June Molloy grew up in Wexford, but has been living deep in the Lithuanian countryside for the past eight years, where she is an English teacher, writer and photographer. She has written two books - one about Lithuanian food and a novel for older children about Lithuanian wildlife. She grows her own vegetables and makes most of her food from scratch using local ingredients. This summer, she is travelling the length of Lithuania's longest river, the Nemunas, on a raft and blogging about the trip
The world has grown weary. We’re tired of it all. Tired of working from home, of not seeing friends and family, of not socialising. And now that summer has begun in earnest, we are frustrated that we cannot travel.

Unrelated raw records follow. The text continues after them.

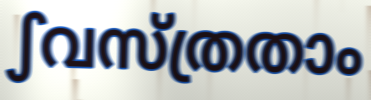
ഽവസ്ത്രതാംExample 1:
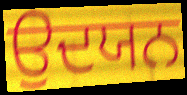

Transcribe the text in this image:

ਉਦਯਨ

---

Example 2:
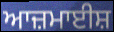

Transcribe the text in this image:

ਆਜ਼ਮਾਈਸ਼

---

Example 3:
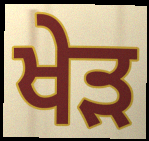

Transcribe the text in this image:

ਖੇੜ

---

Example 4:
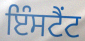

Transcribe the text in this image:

ਇੰਸਟੈਂਟ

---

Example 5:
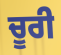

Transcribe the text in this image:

ਚੂਰੀ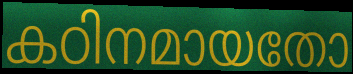
കഠിനമായതോ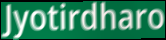
Jyotirdharo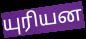
யுரியன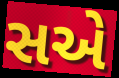
સએ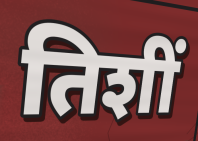
तिशीं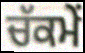
ਚੱਕਮੇਂ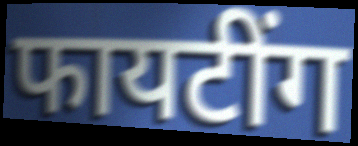
फायटींग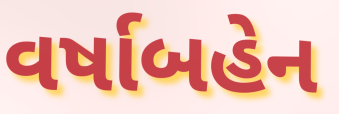
વર્ષાબહેન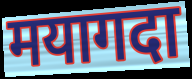
मयागदा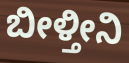
ಬೀಳ್ತೀನಿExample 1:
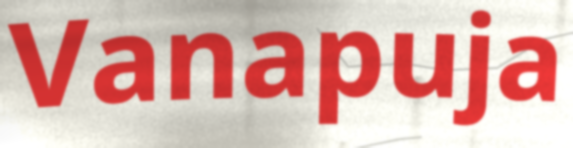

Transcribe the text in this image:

Vanapuja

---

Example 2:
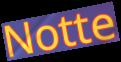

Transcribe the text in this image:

Notte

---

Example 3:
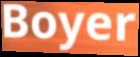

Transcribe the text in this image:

Boyer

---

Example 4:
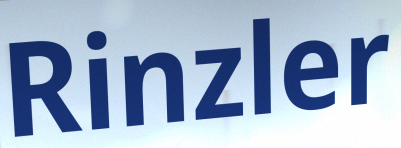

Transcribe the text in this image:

Rinzler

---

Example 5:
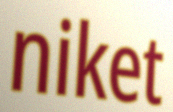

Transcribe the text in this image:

niket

I have fared pretty well during this pandemic. I already work from home, and live deep in the countryside, where social distancing is not a problem. But, like Ireland, we had strict restrictions on movement over the winter months, which kept me from my friends, most of whom live in Vilnius. Christmas plans to go back to Ireland had to be cancelled at the last minute - a moment which marked the beginning of a very long winter. Snow fell in January, and temperatures dropped to about -20, where they sat for nearly three months. Even without Covid restrictions, travel is difficult in those conditions. Snow does bring some spectacular scenery, though, so armed with my jeep and my camera, I still managed to get some beautiful shots.

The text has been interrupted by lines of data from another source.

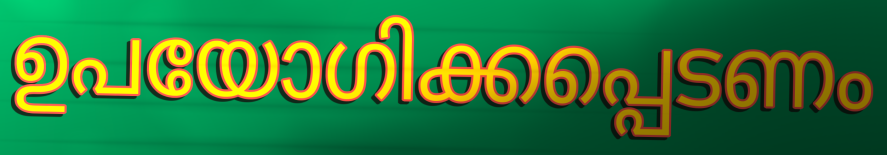
ഉപയോഗിക്കപ്പെടണംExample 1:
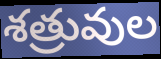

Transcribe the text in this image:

శత్రువుల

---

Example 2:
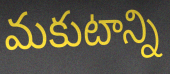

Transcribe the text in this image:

మకుటాన్ని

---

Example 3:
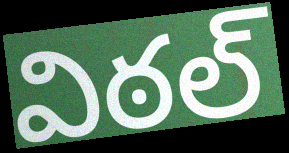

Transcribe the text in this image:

విఠల్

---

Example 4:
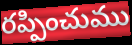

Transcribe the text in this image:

రప్పించుము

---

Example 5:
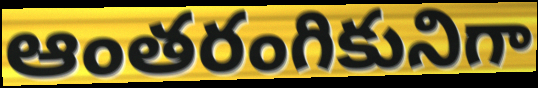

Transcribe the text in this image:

ఆంతరంగికునిగా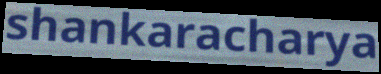
shankaracharya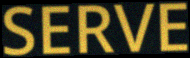
SERVEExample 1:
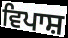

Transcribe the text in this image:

ਵਿਪਾਸ਼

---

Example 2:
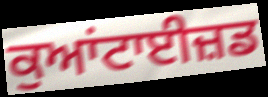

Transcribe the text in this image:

ਕੁਆਂਟਾਈਜ਼ਡ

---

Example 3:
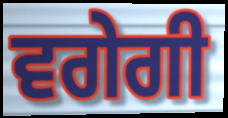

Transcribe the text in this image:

ਵਗੇਗੀ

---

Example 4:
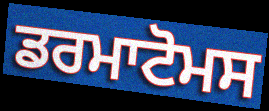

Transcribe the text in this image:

ਡਰਮਾਟੋਮਸ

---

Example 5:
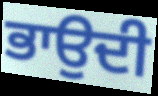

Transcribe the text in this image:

ਭਾਉਦੀ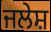
ਜਲੇਸ਼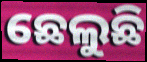
ଛେଲୁଛିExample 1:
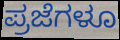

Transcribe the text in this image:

ಪ್ರಜೆಗಳೂ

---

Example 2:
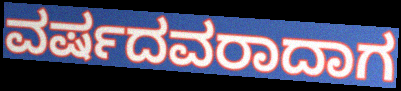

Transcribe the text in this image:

ವರ್ಷದವರಾದಾಗ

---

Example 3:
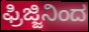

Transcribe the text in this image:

ಫ್ರಿಜ್ಜಿನಿಂದ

Being held in one place for long periods is not comfortable for any of us, but particularly for nomads like me. So, when a friend asked if I would like to spend the summer on a raft, sailing down Lithuania’s longest river, I didn’t even need to think about the answer. Three months of being mostly outdoors, floating gently past deep forests and hidden villages, falling asleep to a chorus of frogs and waking to a chorus of birds - this is my idea of heaven.
The Nemunas river rises in central Belarus, enters Lithuania at its southernmost tip, then winds its way north-west to reach the Curonian lagoon on the Baltic Sea. Our three-month odyssey began in Druskininkai, a beautiful spa town in southern Lithuania. The raft was built by our captain, Renatas Žyla, who grew up on the banks of the Nemunas and who had dreamed of owning such a boat since he was a small boy. After years working abroad, he returned to Lithuania to build an incredibly impressive raft. Downstairs, there is a large outdoor deck, smaller shaded deck, living space for eating or just relaxing, kitchen, toilet, hot shower and 10 single bedrooms, which can be converted to doubles or triples as required. Upstairs, there's a grassy deck and tented accommodation for six more people. There is also an on-board sauna, and a two-hour Baltic-style steam sauna with our resident sauna master, Egidijus, is a feature of each cruise on the Nemo.

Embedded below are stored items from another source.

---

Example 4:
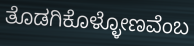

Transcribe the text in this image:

ತೊಡಗಿಕೊಳ್ಳೋಣವೆಂಬ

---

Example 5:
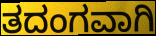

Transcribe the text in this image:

ತದಂಗವಾಗಿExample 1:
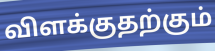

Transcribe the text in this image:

விளக்குதற்கும்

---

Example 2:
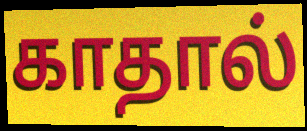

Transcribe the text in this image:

காதால்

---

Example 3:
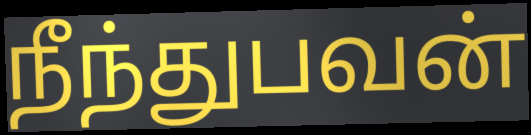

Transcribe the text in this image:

நீந்துபவன்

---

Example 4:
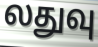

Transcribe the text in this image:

லதுவு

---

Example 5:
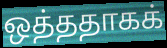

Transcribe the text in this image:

ஒத்ததாகக்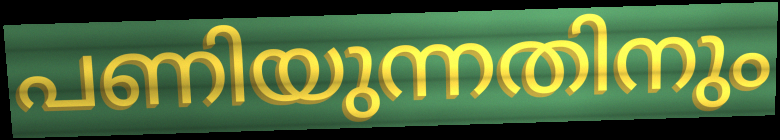
പണിയുന്നതിനുംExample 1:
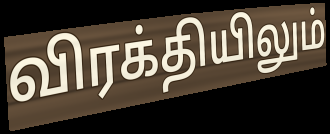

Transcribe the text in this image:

விரக்தியிலும்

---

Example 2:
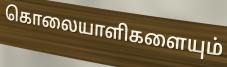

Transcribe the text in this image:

கொலையாளிகளையும்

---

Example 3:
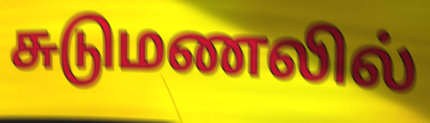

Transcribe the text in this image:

சுடுமணலில்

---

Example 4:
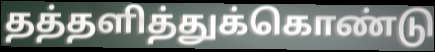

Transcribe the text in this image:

தத்தளித்துக்கொண்டு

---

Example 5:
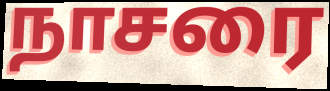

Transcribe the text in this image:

நாசரை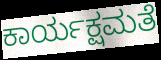
ಕಾರ್ಯಕ್ಷಮತೆ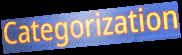
Categorization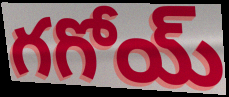
గగోయ్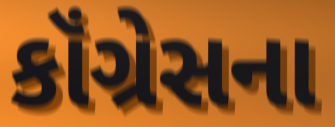
કૉંગ્રેસના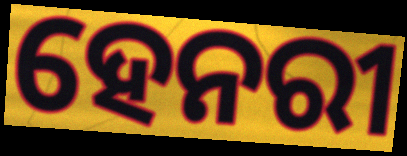
ହେନରୀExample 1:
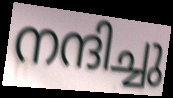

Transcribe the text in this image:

നന്ദിച്ചു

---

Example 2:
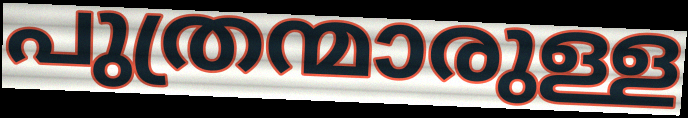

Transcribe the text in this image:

പുത്രന്മാരുള്ള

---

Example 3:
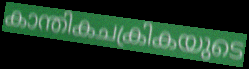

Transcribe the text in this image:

കാന്തികചക്രികയുടെ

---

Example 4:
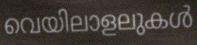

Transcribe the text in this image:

വെയിലാളലുകൾ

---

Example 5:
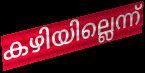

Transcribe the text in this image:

കഴിയില്ലെന്ന്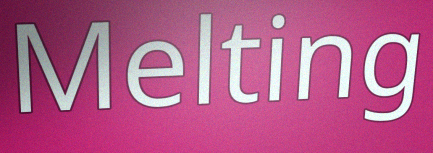
MeltingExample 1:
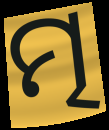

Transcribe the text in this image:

ତ୍ମ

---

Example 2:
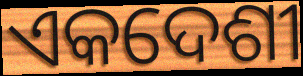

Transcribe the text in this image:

ଏକଦେଶୀ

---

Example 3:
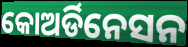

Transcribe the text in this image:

କୋଅର୍ଡିନେସନ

Over the summer months, the Nemo offers two-day, three-day and five-day cruises. Our resident chef, Daiva, serves delicious Lithuanian food for breakfast, lunch and dinner. Guests can bring their own snacks and drinks, but tea, coffee and fresh drinking water are always available. On the first evening, we welcome a musician and friend of the Nemo, Mantas, to entertain our guests. Days are peppered with stops along the banks of the Nemunas to visit various places of interest or just to take in a stunning view. On the second evening, guests enjoy the therapeutic benefits of a sauna, jumping into the Nemunas at regular intervals to cool off. Without exception, guests emerge from the sauna feeling relaxed and rejuvenated from deep within. Most would say it was the highlight of their trip.
I can’t believe my luck that I get to experience this life for three whole months. Already, I feel different. Calmer, freer, the shackles of the winter months well and truly thrown off. The weather at the moment is glorious, with blue skies and temperatures in the low 30s. The water is shimmering and wildlife is teaming all around us. The steady flow of the river carries us along, or gently ripples past while we’re banked-up in the evening. There is no traffic here - just the wind in the rushes, the splash of a fish or the soft call of a bird overhead. It is a peacefulness that is hard to describe. I have never experienced anything like it before.
Like Huckleberry Finn, my feet are bare and often scruffy, my hair is a tangled mess and I am lackadaisical about my clothing choices. It is liberating to be this insouciant. I wake early to catch the morning light and generally fall into bed just after sunset, tired and content.
I had worried that the constant motion of the boat might make me dizzy, but now it feels strange to go ashore. It is almost jarring, like the moment at the end of a night out when the music is turned off and the lights come on. I have grown accustomed to the gentle bobbing and think I will miss it when my time here finally comes to an end. As I sit here with my laptop, sipping my mid-morning coffee with my dog panting softly at my toes, I can’t think of anywhere I would rather be.